Marie Curie discovered that a small amount of radium would destroy human tissue.

This meant it would be tremendously effective in treating many types of cancer by destroying cancerous tumors.

Doctors immediately started treating cancer patients with radiotherapy, or Curie therapy as it was sometimes called. There was a problem, however.

Many years later, it was discovered that prolonged exposure to radiation was very dangerous. Many radiation researchers died until safeguards were taken to limit their exposure.

The discovery was important to the science world also.

First, Curie showed that the measurement of radiation was a new way to find new elements.

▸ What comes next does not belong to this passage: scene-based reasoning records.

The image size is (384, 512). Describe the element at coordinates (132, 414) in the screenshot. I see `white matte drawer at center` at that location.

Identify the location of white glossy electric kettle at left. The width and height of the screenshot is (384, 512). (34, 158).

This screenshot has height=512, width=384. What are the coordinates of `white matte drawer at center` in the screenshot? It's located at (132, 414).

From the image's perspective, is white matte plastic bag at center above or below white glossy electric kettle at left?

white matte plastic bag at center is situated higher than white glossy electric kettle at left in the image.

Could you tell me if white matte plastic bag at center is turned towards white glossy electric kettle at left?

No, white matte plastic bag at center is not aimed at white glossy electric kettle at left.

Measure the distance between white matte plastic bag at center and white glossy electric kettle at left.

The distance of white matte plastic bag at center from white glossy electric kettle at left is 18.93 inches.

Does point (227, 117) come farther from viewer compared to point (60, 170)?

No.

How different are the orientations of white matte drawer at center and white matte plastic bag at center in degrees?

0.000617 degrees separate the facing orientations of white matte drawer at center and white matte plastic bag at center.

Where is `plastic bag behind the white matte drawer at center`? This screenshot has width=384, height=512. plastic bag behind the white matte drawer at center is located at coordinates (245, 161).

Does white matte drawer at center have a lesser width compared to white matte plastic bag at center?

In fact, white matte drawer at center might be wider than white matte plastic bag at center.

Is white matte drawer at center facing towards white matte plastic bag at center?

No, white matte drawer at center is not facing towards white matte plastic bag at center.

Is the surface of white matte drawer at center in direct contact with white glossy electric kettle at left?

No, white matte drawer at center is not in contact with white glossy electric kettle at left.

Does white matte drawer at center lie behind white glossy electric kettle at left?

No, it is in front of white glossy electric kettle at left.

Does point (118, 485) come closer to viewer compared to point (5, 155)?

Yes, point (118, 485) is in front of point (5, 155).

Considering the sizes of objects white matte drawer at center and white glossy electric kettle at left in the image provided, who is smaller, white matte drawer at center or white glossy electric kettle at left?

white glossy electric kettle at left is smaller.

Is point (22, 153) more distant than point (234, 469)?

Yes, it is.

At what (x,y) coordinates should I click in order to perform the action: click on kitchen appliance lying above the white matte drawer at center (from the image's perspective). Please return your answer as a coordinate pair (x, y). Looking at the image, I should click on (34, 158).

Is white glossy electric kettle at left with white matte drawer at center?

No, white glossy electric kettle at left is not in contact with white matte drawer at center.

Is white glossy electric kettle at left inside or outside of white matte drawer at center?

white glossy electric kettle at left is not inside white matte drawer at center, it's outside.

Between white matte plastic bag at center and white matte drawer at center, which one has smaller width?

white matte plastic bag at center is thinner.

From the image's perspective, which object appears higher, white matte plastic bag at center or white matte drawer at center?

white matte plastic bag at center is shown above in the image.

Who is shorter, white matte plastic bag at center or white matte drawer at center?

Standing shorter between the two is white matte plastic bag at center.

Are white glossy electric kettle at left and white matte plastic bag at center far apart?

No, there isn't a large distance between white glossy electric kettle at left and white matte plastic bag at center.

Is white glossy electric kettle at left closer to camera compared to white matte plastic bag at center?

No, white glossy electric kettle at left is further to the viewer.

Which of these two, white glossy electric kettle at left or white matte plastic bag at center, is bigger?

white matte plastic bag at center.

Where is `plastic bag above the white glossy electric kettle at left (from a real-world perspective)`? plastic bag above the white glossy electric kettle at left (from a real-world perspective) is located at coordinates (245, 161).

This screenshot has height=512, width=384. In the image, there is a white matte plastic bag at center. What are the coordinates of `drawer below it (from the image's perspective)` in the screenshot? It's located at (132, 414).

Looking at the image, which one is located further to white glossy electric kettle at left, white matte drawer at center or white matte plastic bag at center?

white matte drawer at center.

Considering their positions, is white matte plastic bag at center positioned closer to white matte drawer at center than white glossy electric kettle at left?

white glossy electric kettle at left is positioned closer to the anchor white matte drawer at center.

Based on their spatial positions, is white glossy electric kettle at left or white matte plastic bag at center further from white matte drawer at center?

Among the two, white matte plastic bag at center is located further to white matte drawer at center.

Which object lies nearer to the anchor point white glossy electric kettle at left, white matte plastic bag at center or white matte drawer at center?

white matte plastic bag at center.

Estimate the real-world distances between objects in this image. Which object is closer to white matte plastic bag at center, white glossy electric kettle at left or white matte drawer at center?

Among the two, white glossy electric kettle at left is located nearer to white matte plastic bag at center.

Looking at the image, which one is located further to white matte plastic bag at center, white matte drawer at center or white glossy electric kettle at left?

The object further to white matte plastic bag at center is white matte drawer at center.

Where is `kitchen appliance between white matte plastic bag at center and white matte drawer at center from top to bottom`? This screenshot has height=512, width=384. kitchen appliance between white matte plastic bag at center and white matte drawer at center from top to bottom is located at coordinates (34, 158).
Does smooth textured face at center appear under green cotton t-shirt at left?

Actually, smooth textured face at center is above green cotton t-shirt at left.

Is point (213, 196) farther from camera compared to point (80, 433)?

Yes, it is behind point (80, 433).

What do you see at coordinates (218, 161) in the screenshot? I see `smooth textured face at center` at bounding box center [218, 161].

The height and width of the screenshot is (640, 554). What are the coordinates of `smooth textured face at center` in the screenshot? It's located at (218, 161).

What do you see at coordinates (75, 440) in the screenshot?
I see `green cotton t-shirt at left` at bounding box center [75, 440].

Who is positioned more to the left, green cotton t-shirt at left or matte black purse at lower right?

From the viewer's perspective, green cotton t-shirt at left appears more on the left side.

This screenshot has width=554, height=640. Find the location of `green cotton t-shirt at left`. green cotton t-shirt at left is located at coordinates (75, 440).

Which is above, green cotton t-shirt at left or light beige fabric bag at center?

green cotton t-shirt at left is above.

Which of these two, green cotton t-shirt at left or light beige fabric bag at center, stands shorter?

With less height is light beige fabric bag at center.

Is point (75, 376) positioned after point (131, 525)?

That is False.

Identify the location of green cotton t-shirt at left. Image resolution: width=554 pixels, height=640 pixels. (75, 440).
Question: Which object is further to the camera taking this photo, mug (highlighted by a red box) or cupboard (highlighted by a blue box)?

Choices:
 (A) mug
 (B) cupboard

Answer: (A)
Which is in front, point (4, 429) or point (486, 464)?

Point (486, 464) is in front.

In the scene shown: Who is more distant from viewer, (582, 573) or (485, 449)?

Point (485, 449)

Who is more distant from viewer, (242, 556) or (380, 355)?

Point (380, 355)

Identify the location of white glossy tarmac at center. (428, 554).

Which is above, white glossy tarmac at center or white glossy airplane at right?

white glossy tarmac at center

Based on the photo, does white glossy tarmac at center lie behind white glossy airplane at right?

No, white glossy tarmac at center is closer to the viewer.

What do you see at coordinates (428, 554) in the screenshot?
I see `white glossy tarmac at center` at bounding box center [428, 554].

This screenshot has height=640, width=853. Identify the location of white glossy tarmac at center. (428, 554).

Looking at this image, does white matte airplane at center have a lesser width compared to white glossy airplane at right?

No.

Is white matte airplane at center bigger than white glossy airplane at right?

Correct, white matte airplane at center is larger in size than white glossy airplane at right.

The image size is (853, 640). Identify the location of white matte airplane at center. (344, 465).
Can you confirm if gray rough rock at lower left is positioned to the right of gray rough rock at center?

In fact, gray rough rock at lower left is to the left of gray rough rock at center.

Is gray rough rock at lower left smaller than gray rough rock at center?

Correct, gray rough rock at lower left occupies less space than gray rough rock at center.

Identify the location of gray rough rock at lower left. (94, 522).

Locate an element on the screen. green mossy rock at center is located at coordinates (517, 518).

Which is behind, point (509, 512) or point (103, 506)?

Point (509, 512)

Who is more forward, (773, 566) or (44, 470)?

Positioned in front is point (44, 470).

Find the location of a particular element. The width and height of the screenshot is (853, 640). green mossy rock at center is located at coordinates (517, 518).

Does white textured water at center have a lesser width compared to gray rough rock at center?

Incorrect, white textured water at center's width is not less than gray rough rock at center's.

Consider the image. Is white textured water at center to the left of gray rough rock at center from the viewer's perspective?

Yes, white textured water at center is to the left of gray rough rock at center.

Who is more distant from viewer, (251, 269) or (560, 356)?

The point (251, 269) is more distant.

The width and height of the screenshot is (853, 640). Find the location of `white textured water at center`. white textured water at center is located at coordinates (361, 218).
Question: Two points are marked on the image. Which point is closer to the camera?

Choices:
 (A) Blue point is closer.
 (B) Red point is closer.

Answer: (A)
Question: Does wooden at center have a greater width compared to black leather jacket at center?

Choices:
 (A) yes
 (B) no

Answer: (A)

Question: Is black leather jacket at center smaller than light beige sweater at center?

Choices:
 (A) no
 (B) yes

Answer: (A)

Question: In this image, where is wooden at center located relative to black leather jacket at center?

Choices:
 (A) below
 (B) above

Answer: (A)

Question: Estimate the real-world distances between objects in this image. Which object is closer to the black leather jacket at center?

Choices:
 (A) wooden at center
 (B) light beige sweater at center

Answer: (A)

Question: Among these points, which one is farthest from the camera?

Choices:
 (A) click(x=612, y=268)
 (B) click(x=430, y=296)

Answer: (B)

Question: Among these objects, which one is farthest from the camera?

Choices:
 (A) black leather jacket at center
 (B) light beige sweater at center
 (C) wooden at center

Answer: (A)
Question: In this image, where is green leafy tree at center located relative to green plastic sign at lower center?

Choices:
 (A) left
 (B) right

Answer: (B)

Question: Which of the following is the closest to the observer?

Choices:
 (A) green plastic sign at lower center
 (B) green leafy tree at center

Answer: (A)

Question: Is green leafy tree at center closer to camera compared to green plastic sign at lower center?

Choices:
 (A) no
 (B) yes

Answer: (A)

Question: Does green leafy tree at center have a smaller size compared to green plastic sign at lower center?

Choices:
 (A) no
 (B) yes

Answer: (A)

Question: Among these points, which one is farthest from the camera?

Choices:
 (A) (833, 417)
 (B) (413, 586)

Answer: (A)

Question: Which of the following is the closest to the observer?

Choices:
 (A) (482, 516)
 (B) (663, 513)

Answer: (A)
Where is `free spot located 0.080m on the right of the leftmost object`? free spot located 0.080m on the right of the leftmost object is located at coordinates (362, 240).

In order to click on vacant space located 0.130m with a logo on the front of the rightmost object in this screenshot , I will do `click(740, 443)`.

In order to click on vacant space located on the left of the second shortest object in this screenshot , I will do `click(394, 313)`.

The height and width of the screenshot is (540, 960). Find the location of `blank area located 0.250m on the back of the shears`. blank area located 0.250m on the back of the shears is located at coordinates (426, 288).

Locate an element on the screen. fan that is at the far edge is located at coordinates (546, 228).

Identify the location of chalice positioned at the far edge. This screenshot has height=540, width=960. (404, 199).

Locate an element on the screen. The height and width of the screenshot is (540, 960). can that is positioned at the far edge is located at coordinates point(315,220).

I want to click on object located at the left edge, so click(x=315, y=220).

Perhaps Curie’s most vital discovery of all was that radiation was not the result of a chemical reaction but a property of an element.

In fact, she theorized correctly that the source of the radiation was from inside the atom.

This realization would mark a change of scientific focus from chemistry to physics and would have a huge influence on the great atomic scientists of the twentieth century like British physicist Ernest Rutherford and American physicist Albert Einstein.

It would also lead to a greater understanding of the structure of the atom and the incredible power that lay within it.

Marie Curie coined the term radioactivity, and created techniques for isolating radioactive isotopes.

Curie’s daughter Irene won a Nobel Prize in 1935 for discovering the first artificial radioactive element.

Like her mother, she developed leukemia from radiation exposure, and died in 1956 at the age of 58.